- Exercise aim -
Everything in the listing should be restated word for word.

· · · · ·

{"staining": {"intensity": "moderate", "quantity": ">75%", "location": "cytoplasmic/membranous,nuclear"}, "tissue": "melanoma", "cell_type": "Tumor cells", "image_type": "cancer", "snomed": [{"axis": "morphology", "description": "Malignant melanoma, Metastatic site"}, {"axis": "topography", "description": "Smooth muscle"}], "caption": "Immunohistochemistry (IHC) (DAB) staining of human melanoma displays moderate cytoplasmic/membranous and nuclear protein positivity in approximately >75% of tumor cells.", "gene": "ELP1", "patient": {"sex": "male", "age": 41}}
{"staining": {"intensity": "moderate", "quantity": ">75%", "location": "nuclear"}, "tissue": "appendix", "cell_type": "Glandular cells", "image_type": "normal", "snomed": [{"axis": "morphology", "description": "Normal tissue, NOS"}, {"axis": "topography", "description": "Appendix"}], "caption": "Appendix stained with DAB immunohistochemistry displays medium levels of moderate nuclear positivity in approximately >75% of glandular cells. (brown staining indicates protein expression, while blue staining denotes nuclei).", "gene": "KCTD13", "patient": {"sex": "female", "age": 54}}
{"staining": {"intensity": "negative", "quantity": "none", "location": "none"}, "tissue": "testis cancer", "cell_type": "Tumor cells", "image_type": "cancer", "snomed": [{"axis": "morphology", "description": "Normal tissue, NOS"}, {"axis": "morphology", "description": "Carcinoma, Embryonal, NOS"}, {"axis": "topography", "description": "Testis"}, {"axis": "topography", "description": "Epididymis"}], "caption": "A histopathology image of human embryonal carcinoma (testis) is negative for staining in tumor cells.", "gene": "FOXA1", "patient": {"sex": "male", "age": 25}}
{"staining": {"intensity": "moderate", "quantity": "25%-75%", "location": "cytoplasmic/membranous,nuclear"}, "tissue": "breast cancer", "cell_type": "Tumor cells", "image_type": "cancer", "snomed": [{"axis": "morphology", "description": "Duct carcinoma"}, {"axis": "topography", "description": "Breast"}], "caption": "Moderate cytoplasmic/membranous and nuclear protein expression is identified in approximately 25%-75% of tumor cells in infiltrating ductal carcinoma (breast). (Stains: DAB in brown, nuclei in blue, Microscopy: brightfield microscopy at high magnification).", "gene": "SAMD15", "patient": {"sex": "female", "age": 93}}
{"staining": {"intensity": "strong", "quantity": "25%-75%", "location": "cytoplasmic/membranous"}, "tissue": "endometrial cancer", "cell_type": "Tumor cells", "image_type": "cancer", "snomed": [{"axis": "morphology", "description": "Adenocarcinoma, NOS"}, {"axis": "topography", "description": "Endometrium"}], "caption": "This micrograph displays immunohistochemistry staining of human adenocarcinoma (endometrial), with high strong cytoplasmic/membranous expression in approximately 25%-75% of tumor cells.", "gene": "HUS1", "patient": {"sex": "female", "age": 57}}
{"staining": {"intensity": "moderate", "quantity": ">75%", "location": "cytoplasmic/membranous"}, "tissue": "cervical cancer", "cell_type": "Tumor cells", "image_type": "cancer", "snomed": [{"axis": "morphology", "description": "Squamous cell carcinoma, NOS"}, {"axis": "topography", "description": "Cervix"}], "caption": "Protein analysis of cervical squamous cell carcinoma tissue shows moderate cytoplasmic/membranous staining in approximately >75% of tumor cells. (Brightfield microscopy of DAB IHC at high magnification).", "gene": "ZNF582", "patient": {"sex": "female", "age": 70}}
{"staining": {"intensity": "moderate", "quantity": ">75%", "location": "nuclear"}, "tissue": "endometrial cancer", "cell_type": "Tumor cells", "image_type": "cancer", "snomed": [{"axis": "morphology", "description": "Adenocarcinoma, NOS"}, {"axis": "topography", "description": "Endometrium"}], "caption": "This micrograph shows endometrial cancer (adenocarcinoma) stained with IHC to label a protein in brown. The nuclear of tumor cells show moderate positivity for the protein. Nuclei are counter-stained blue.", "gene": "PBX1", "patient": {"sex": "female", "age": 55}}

· · · · ·

- Solution -
{"staining": {"intensity": "moderate", "quantity": ">75%", "location": "cytoplasmic/membranous,nuclear"}, "tissue": "melanoma", "cell_type": "Tumor cells", "image_type": "cancer", "snomed": [{"axis": "morphology", "description": "Malignant melanoma, Metastatic site"}, {"axis": "topography", "description": "Smooth muscle"}], "caption": "Immunohistochemistry (IHC) (DAB) staining of human melanoma displays moderate cytoplasmic/membranous and nuclear protein positivity in approximately >75% of tumor cells.", "gene": "ELP1", "patient": {"sex": "male", "age": 41}}
{"staining": {"intensity": "moderate", "quantity": ">75%", "location": "nuclear"}, "tissue": "appendix", "cell_type": "Glandular cells", "image_type": "normal", "snomed": [{"axis": "morphology", "description": "Normal tissue, NOS"}, {"axis": "topography", "description": "Appendix"}], "caption": "Appendix stained with DAB immunohistochemistry displays medium levels of moderate nuclear positivity in approximately >75% of glandular cells. (brown staining indicates protein expression, while blue staining denotes nuclei).", "gene": "KCTD13", "patient": {"sex": "female", "age": 54}}
{"staining": {"intensity": "negative", "quantity": "none", "location": "none"}, "tissue": "testis cancer", "cell_type": "Tumor cells", "image_type": "cancer", "snomed": [{"axis": "morphology", "description": "Normal tissue, NOS"}, {"axis": "morphology", "description": "Carcinoma, Embryonal, NOS"}, {"axis": "topography", "description": "Testis"}, {"axis": "topography", "description": "Epididymis"}], "caption": "A histopathology image of human embryonal carcinoma (testis) is negative for staining in tumor cells.", "gene": "FOXA1", "patient": {"sex": "male", "age": 25}}
{"staining": {"intensity": "moderate", "quantity": "25%-75%", "location": "cytoplasmic/membranous,nuclear"}, "tissue": "breast cancer", "cell_type": "Tumor cells", "image_type": "cancer", "snomed": [{"axis": "morphology", "description": "Duct carcinoma"}, {"axis": "topography", "description": "Breast"}], "caption": "Moderate cytoplasmic/membranous and nuclear protein expression is identified in approximately 25%-75% of tumor cells in infiltrating ductal carcinoma (breast). (Stains: DAB in brown, nuclei in blue, Microscopy: brightfield microscopy at high magnification).", "gene": "SAMD15", "patient": {"sex": "female", "age": 93}}
{"staining": {"intensity": "strong", "quantity": "25%-75%", "location": "cytoplasmic/membranous"}, "tissue": "endometrial cancer", "cell_type": "Tumor cells", "image_type": "cancer", "snomed": [{"axis": "morphology", "description": "Adenocarcinoma, NOS"}, {"axis": "topography", "description": "Endometrium"}], "caption": "This micrograph displays immunohistochemistry staining of human adenocarcinoma (endometrial), with high strong cytoplasmic/membranous expression in approximately 25%-75% of tumor cells.", "gene": "HUS1", "patient": {"sex": "female", "age": 57}}
{"staining": {"intensity": "moderate", "quantity": ">75%", "location": "cytoplasmic/membranous"}, "tissue": "cervical cancer", "cell_type": "Tumor cells", "image_type": "cancer", "snomed": [{"axis": "morphology", "description": "Squamous cell carcinoma, NOS"}, {"axis": "topography", "description": "Cervix"}], "caption": "Protein analysis of cervical squamous cell carcinoma tissue shows moderate cytoplasmic/membranous staining in approximately >75% of tumor cells. (Brightfield microscopy of DAB IHC at high magnification).", "gene": "ZNF582", "patient": {"sex": "female", "age": 70}}
{"staining": {"intensity": "moderate", "quantity": ">75%", "location": "nuclear"}, "tissue": "endometrial cancer", "cell_type": "Tumor cells", "image_type": "cancer", "snomed": [{"axis": "morphology", "description": "Adenocarcinoma, NOS"}, {"axis": "topography", "description": "Endometrium"}], "caption": "This micrograph shows endometrial cancer (adenocarcinoma) stained with IHC to label a protein in brown. The nuclear of tumor cells show moderate positivity for the protein. Nuclei are counter-stained blue.", "gene": "PBX1", "patient": {"sex": "female", "age": 55}}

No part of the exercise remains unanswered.